求人の数も非常に多く、システム開発や業務系アプリ、Androidアプリ開発など幅広い分野で活躍の機会があります。安定性が求められる大規模なシステムで使用されることが多いため、実務経験があれば即戦力として高く評価されやすく、年収アップにもつながるでしょう。
PHP
PHPはWebサービスやECサイトの開発で広く使われているサーバーサイド言語で、多くの中小企業から大手企業まで導入されています。
特にCMSであるWordPressにも対応しているため、Web制作系の求人と親和性が高いのが特徴です。フレームワークも充実しており、開発の効率化が図れることから、実務の中で活用されるケースが多く、即戦力として評価されやすい言語の一つです。
JavaScript
JavaScriptは、Webブラウザ上で動作するフロントエンドの開発に欠かせない言語です。
Webサイトのインタラクティブな表現や、シングルページアプリケーション(SPA)の開発など、ユーザー体験を向上させる役割を担っています。ReactやVue.jsといったモダンなフレームワークとの組み合わせも需要が高く、Web開発全般で幅広く活用されています。
Ruby
Rubyは日本発のプログラミング言語で、特にスタートアップやWeb系ベンチャー企業において高い人気を誇っています。

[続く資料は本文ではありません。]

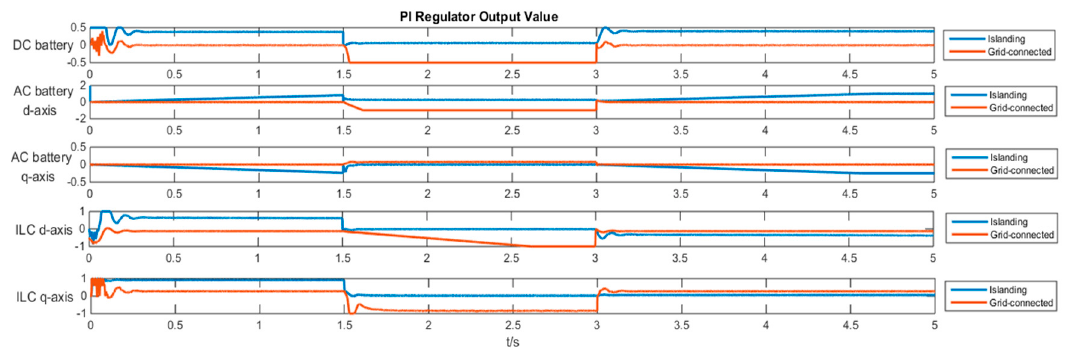
Figure 14. Regulation state of the traditional smooth transition control.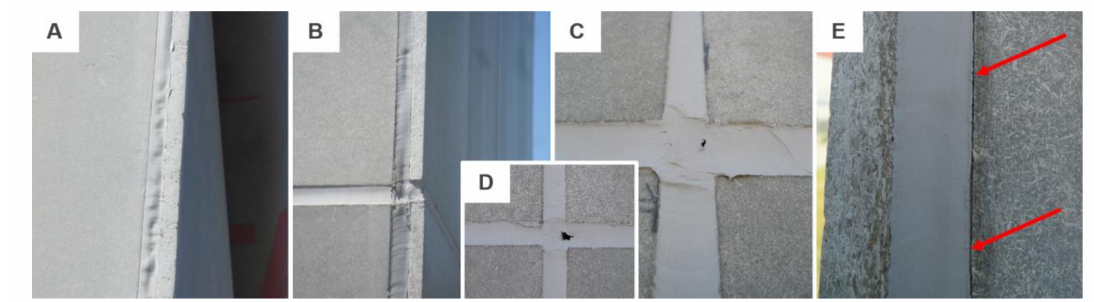
Figure 8. Examples of failure modes: ( A , B ) extrusion found on the south-east façade; ( C , D ) softening found on the front façade; ( E ) adhesive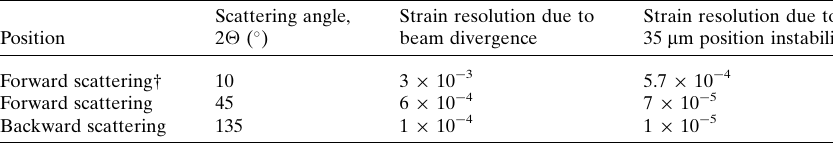
Table 1 Strain resolution in forward and backward scattering positions at important scattering angles for a detector at 300 mm from the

中でも「Ruby on Rails」というフレームワークは、開発スピードの速さやコードの見やすさから、多くの企業に採用されており、Webサービスの立ち上げや改善に携わるエンジニアにとって非常に実用的なスキルとなります。
Python
PythonはAIや機械学習、データ分析、IoTといった先端技術の分野で注目されているプログラミング言語です。
文法がシンプルで学習しやすいことに加え、Webアプリケーションや自動化ツールの開発にも対応できる汎用性の高さが魅力です。近年では、Pythonに関連する求人も増加傾向にあり、特にクラウドやビッグデータを扱う企業でのニーズが高まっています。
キャリアプランにあわせた資格取得で転職を有利に進めよう
ITエンジニアとして転職を成功させるには、自分の目指すキャリアや職種に合った資格やスキルを計画的に習得することが大切です。資格はあくまでスキルや知識を証明する手段であり、目的ではありません。しかし、適切な資格を選び、しっかりと学習を重ねることで、自信を持って転職活動に臨むことができます。
また、プログラミング言語や実務経験と組み合わせることで、市場価値をさらに高めることが可能です。これからのキャリアに向けて、自分にとって本当に必要な知識と技術を見極め、将来の選択肢を広げていきましょう。